• Erwartete Leistung: Führen Sie den ausgewählten Text über den Medina-Report und das BKA-Gesetz im Anschluss an seinen letzten Satz weiter.

Ich hoffe so sehr, dass jemand mal Frau Zypries diese Frage stellt. Ob sie es wohl verstehen würde? Vermutlich eh nicht.
Nachtrag: Der Artikel ist am 27.01.09 auch im Feuilleton der Print-Ausgabe der SZ erschienen
Der nunmehr vorliegende, sog. Medina-Report des Europäischen Parlaments zum Urheberrecht, spricht u.a. von einer Verantwortung der Internetzugangsprovider für Urheberrechtsverletzungen und verlangt eine stärkere Einbindung der Access-Provider in die Verhinderung und Bekämpfung der Onlinepiraterie.
Damit wird in grundlegender Art und Weise verkannt, dass Zugangsprovider bloße Telekommunikationsanbieter sind, die eine technische und neutrale Dienstleistung erbringen, die vordergründig darin besteht, den Netzzugang zu ermöglichen.
Die Vorschläge des Medina-Reports stehen auch in Konflikt zur E-Commerce-Richtlinie, die eine Verantwortlichkeit der Zugangsprovider für Inhalte ausdrücklich verneint und auch verbietet, den Zugangsanbietern proaktive Überwachungspflichten aufzuerlegen.
Das sieht nach einem weiteren Kniefall vor der Lobby der Rechteinhaber aus und hat mit einer ausgewogenen Empfehlung wenig zu tun. Viele Parlamentarier werden dem möglicherweise aus Unwissenheit und in Unkenntnis der technischen und rechtlichen Zusammenhänge zustimmen.
Weitere Quelle: La Quadrature Du Net
In der aktuellen Ausgabe der NJW findet sich ein Aufsatz von Frederik Roggan zum neuen BKA-Gesetz (NJW 2009, 257).
Der Autor erläutert die gesetzlichen Neuerungen im Einzelnen und weist zusammenfassend darauf hin, dass das Bundeskriminalamt durch die Neuregelung zu einer Polizeibehörde eigener Art wird und aufgrund der eingeräumten „Vorfeldkompetenzen“ Ähnlichkeiten zu einem Geheimdienst aufweist. Der Autor sieht das Gesetz als Bestandteil eines grundlegenden Umbaus der deutschen Sicherheitsarchitektur, der von Zentralisierungstendenzen geprägt ist und von einer Vorverlagerung von Eingrifsbefugnissen. Aus diesem Grund stellt sich nach Ansicht Roggans in verstärktem Maße die Frage der parlamentarischen Kontrolle des BKA.

• Einträge aus einer Sammlung:
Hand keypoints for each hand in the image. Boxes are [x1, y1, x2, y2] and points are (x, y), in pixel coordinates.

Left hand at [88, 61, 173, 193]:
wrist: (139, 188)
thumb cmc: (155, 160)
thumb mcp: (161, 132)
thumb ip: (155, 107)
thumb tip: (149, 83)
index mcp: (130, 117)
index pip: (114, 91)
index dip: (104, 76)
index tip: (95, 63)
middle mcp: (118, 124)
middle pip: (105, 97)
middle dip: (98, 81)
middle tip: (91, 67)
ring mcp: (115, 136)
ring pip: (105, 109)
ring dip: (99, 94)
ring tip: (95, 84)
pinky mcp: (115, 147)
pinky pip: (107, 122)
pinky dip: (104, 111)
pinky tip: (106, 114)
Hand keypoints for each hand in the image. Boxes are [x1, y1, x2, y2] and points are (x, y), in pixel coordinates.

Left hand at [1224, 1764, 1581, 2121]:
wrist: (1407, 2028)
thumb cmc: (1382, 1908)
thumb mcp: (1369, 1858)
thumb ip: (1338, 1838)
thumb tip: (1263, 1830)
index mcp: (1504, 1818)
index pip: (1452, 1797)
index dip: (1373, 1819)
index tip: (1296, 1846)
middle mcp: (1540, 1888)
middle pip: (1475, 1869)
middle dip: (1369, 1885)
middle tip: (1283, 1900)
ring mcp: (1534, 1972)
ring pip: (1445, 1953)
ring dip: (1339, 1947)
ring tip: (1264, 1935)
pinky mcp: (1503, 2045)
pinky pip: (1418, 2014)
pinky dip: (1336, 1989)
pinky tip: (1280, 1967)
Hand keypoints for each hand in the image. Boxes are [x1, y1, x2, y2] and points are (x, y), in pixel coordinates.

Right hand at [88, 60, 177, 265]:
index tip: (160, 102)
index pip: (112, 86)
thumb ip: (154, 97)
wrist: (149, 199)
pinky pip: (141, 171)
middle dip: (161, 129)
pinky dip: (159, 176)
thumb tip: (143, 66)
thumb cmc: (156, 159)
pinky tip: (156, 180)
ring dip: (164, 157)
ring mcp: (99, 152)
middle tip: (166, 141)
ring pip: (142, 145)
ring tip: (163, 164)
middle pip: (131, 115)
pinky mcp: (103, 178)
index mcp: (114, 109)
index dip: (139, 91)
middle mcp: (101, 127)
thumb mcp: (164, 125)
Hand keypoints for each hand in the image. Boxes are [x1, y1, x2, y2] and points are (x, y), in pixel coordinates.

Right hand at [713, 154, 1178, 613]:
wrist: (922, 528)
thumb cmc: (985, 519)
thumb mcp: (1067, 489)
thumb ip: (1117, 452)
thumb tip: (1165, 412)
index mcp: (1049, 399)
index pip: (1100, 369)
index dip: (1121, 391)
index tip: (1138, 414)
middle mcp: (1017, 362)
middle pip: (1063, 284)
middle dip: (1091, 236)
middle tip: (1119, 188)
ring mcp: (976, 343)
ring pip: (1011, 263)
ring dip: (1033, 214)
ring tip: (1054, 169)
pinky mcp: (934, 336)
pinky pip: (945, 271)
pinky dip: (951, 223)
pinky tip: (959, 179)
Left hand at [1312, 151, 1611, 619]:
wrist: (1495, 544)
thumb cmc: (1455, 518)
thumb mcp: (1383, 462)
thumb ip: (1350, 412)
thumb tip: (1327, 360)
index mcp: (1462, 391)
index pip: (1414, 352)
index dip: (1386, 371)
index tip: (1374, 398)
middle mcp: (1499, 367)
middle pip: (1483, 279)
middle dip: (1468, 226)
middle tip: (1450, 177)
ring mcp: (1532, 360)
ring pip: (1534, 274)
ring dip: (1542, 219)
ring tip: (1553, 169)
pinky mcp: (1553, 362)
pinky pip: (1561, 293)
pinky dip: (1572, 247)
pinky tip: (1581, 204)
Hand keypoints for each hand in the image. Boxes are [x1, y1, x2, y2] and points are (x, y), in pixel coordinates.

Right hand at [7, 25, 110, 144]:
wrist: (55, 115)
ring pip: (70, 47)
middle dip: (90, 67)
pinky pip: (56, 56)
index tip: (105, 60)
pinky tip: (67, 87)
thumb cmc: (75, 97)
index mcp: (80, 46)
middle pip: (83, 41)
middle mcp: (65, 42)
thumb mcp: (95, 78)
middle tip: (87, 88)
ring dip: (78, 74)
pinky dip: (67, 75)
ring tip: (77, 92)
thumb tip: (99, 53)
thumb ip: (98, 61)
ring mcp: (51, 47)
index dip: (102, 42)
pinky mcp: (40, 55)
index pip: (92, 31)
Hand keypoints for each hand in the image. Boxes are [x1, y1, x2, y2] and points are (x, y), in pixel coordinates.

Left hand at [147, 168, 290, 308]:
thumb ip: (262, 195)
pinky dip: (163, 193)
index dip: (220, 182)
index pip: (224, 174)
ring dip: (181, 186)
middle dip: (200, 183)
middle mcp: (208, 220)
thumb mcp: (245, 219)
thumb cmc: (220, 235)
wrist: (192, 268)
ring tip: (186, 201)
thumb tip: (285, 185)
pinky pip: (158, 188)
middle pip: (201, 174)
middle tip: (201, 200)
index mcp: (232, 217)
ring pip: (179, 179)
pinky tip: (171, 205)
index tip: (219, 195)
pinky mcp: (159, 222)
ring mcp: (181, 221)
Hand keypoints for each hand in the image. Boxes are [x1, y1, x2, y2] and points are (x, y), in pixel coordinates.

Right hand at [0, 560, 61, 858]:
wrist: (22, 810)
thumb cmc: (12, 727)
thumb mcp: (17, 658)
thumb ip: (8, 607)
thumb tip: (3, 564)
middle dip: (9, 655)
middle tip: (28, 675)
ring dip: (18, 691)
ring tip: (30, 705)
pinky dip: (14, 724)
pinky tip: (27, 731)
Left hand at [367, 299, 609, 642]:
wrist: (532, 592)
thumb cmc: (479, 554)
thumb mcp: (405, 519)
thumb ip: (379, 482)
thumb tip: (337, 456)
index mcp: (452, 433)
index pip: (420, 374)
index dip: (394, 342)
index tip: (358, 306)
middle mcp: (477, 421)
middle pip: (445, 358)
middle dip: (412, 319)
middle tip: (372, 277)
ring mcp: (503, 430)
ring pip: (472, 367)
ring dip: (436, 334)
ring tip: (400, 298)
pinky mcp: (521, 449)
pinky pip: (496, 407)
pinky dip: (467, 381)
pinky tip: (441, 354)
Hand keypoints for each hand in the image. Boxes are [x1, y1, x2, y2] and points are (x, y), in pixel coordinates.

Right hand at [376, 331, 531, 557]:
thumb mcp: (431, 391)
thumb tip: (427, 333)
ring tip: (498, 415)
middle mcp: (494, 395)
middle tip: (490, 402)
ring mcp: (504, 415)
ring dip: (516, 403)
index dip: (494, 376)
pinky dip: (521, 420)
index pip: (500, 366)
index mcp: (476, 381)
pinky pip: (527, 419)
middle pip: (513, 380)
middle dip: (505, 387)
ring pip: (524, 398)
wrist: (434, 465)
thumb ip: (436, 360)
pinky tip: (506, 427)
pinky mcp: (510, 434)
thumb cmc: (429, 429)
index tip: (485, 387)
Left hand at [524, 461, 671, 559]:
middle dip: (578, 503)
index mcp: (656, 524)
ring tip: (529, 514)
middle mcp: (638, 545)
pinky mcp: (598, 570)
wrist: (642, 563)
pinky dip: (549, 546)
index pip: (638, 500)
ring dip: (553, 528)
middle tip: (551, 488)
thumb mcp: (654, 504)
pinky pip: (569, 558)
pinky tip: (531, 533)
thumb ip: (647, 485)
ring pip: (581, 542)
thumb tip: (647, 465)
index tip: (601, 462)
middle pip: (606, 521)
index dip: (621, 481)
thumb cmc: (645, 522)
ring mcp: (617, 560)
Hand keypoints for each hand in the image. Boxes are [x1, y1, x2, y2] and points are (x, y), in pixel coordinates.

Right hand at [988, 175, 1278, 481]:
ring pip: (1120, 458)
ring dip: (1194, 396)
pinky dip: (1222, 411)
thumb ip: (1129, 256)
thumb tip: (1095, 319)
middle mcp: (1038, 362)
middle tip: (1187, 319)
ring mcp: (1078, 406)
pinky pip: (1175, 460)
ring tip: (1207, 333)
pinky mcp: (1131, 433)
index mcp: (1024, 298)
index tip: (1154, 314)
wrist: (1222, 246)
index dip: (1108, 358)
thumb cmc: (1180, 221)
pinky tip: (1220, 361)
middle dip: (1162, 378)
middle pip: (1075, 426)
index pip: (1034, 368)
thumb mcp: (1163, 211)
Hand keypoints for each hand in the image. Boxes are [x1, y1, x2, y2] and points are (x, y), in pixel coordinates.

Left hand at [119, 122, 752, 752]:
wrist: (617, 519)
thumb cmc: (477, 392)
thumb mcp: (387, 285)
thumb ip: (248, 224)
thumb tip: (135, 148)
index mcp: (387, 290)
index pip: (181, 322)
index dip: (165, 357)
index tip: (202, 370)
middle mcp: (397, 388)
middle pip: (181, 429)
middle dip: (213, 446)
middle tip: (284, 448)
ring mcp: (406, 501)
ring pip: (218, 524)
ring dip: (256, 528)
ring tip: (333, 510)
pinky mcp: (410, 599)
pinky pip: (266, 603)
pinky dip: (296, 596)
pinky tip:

• Antwortfeld:
Wer allerdings die BND-Skandale der letzten Jahre verfolgt hat, wird an der Erkenntnis nicht vorbei kommen, dass die parlamentarische Kontrolle ein eher stumpfes Schwert ist und wohl nur eine Art Alibi-Funktion erfüllt, um den Bürgern den Eindruck zu vermitteln, die Geheimdienste würden einer effektiven demokratischen Kontrolle unterliegen, was de facto aber nicht der Fall ist. Die verstärkte parlamentarische Kontrolle stellt also kein ausreichendes Gegengewicht dafür dar, dass der Gesetzegeber mit dem BKA-Gesetz mit einer Reihe von Grundsätzen bricht und eine diffuse Gemengelage aus Polizeirecht und Strafverfolgung herstellt. Das BKA-Gesetz beinhaltet einen Paradigmenwechsel, der durch eine bloße parlamentarische Kontrolle wie beim BND, nicht ausreichend unter rechtsstaatliches Kuratel gestellt werden kann.
Marc Felix Serrao stellt in der Süddeutschen Zeitung vom 26.01.09 unter dem Titel „Tanz der Teufel“ die Frage, ob der Staat seine Bürger weiterhin vor NS-Dokumenten schützen muss.
Hintergrund ist die Print-Veröffentlichung „Zeitungszeugen“, der Nachdrucke von Propaganda-Blättern aus der NS-Zeit beiliegen, u.a. der „Völkische Beobachter“, allerdings in einer kritischen Ausgabe, die von Historikern kommentiert worden ist.
Die bayerische Staatsregierung hat die Zeitschriften beschlagnahmen lassen. Gegen den Herausgeber wurde von der Staatsanwaltschaft München I ein Ermittlungsverfahren wegen Verwendung von Kennzeichen verfassungswidriger Organisationen und Verstoß gegen das Urheberrechtsgesetz eingeleitet.
Der Freistaat Bayern reklamiert das Urheberrecht für verschiedenste NS-Veröffentlichungen, darunter auch „Mein Kampf“, für sich und verhindert so Neuauflagen.
Insoweitmuss man in der Tat die Frage stellen, ob der Missbrauch des Urheberrechts durch eine Landesregierung notwendig ist, um die Bürger weiterhin von der Lektüre von NS-Propaganda abzuhalten. Damit wird vor allem den historisch interessierten Menschen, die sich mit der NS-Ideologie auseinandersetzen wollen, der Zugang zu Detailinformationen verwehrt.
Der Autor Marc Felix Serrao legt in seinem Beitrag in sehr überzeugender Weise dar, warum diese massive Einschränkung der Presse- und Informationsfreiheit mehr als 60 Jahre nach dem Ende des 3. Reichs keine Rechtfertigung mehr besitzt.